Scallywags Performing Antics

Politicians behave similarly to high school children when in Parliament. Indeed, the example I am linking to is at the upper end of the scale – no-one was punching anyone else in it, for starters.

I didn’t actually know that these supposed adults acted like this until I was a teenager and actually saw footage of them openly mocking and heckling each other as they tried to speak in session.

Can someone with more political experience than I explain why this is acceptable? If I had employees who constantly acted like this during meetings, I would sack them with no regrets.

7 Comments

  1. Oh good grief. That’s not even funny. It’s hardly the wit legacy of David Lange, is it?

    I have to say that when I WAS in high school and I was on the Labour Youth council, I never saw any kind of behaviour even bordering on this. We were all terribly earnest and passionate and we had meetings and talked about the things we were meeting about. It seems to be something about the House itself.

    Parties also for-real have designated arseholes, the guy whose job it is to be insulting and disruptive so the leader can chuckle and every now and then go ‘oh, come now’. Labour’s is Trevor Mallard. So there appears to be an idea that you score real points over the other side by carping in the chamber. I’d say we picked it up from the English, and they do all seem to think they’re Churchill/Astor/Disraeli, not ‘small yappy dog’. But then, Asian parliaments seem to be worse.

    • Oh I can imagine the sincerity of a High School Labour Youth Council.

      “I move that the LYC issues a statement of condemnation against the UK Conservative Party for the introduction of legislation restricting the power of Trade Unions, and therefore, The People.”

      “Yes! Take THAT, Thatcher!”

  2. It’s not acceptable, but the reason it happens is because it’s based on the british one with a long tradition of heckling etc.

  3. Well, who is going to sack them?

    It seems the electorate doesn’t mind.

  4. It’s accepted because nothing anybody says in Parliament makes the slightest difference anyway. It’s all to fill in time between votes, and the outcome of voting is pre-determined in most cases by the number of seats each party holds.

    Behaviour is, I understand, considerably better in select committees, where MPs do all their actual work (and contrary to knee-jerk received wisdom, they actually do work hard).

    I’d be interested to know whether behaviour in the chamber improves noticeably for conscience votes. If I’m right, it should lift slightly, because there’s a slightly higher chance that what happens in the chamber might actually sway the opinions of other members.

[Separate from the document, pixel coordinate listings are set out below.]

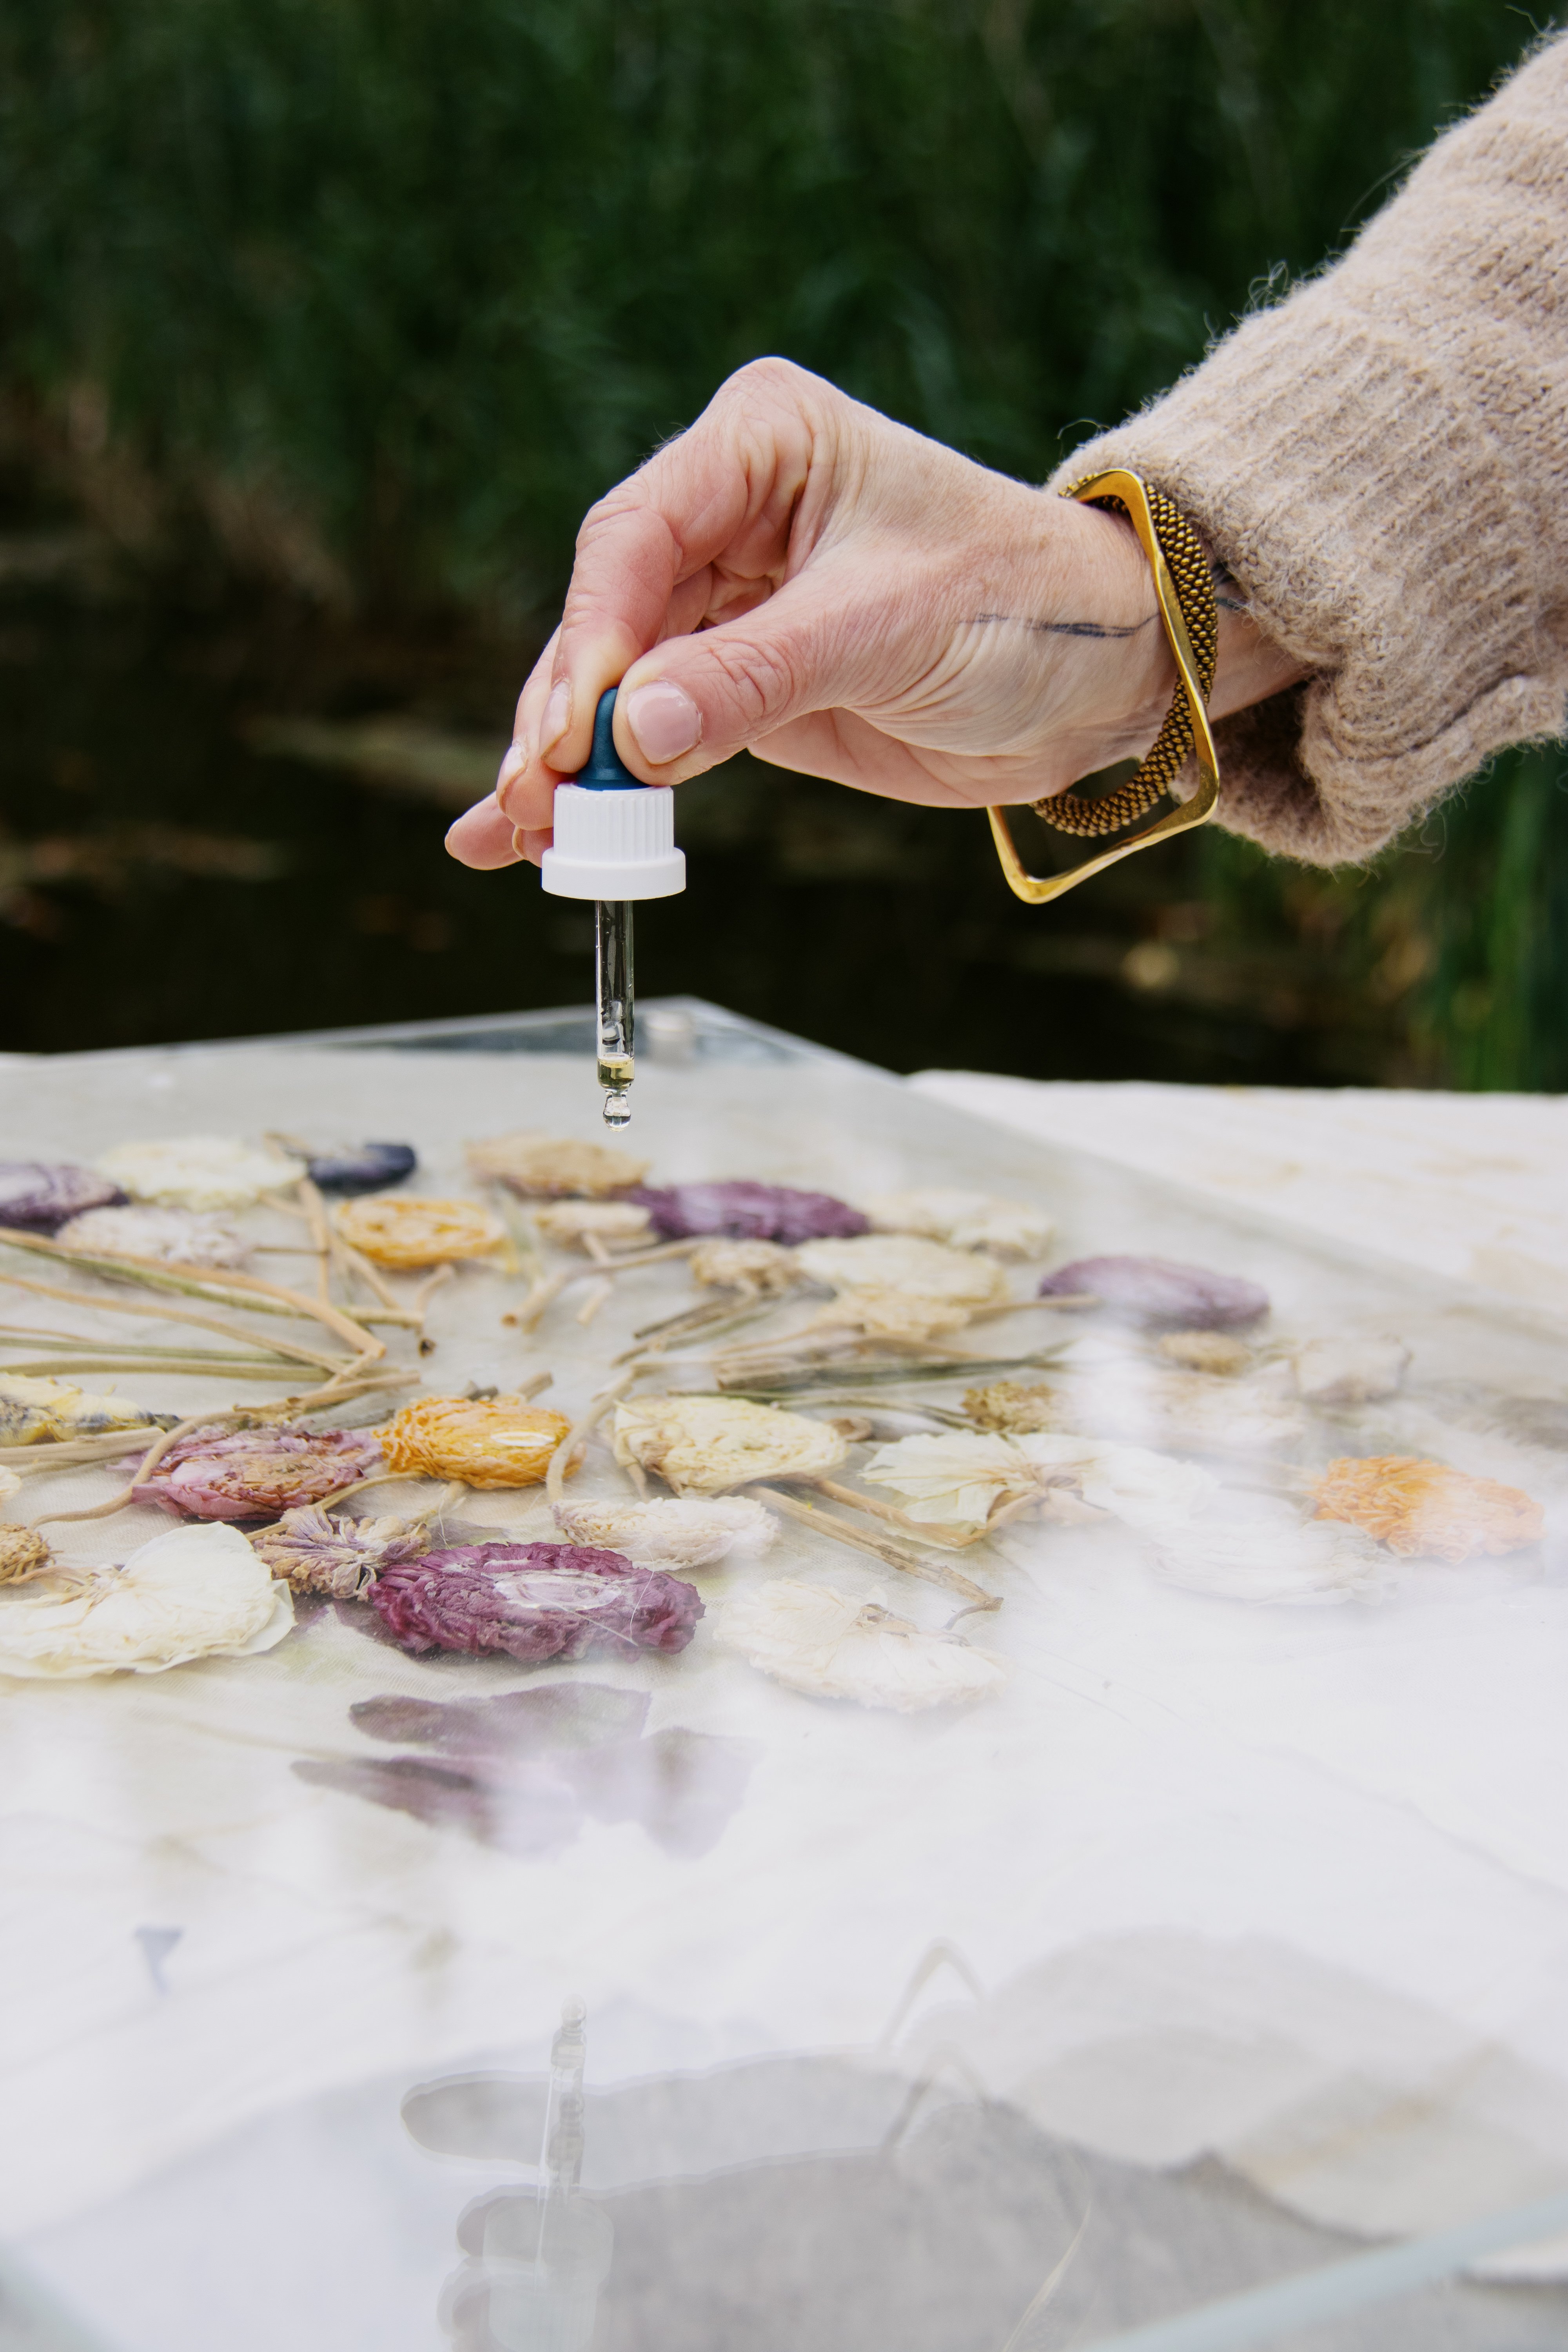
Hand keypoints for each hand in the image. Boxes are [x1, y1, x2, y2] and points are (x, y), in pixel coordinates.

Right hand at [446, 358, 1301, 868]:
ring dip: (562, 764)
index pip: (637, 537)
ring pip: (610, 684)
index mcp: (760, 446)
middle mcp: (725, 513)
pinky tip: (535, 836)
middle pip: (605, 616)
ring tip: (516, 837)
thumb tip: (632, 734)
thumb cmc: (1019, 604)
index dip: (595, 639)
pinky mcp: (733, 682)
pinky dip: (601, 785)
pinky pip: (647, 734)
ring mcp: (723, 602)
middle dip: (563, 717)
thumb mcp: (886, 632)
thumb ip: (754, 679)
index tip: (577, 734)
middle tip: (533, 805)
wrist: (1097, 671)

  5. I remember having to read Hansard for a 7th form history project and being utterly stunned by the name calling and general inappropriateness. I was looking into the nuclear free debate and pulling out of ANZUS and there was pages and pages of assorted members accusing eachother of dockside homosexual prostitution.

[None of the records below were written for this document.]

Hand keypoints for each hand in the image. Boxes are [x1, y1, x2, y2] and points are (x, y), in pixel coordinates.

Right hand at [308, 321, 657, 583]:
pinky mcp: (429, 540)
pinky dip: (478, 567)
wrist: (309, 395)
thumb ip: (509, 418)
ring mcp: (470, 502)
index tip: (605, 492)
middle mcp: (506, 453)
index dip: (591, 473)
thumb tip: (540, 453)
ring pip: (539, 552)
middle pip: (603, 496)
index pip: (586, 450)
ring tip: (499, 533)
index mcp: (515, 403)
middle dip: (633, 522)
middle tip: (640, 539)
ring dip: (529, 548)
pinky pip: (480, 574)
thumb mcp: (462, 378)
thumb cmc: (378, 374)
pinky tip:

    • Probably valid accusations

      I remember having a giggle at a Star newspaper article about the police complaining about the married men, high profile businessmen and politicians meeting for homosexual activity at the Hagley Parks toilets rather than gay saunas and cruise clubs because they’re still in the closet and can’t afford to be seen to be gay.Presumably politicians have no sense of smell. Ether that or they really like the big white mints.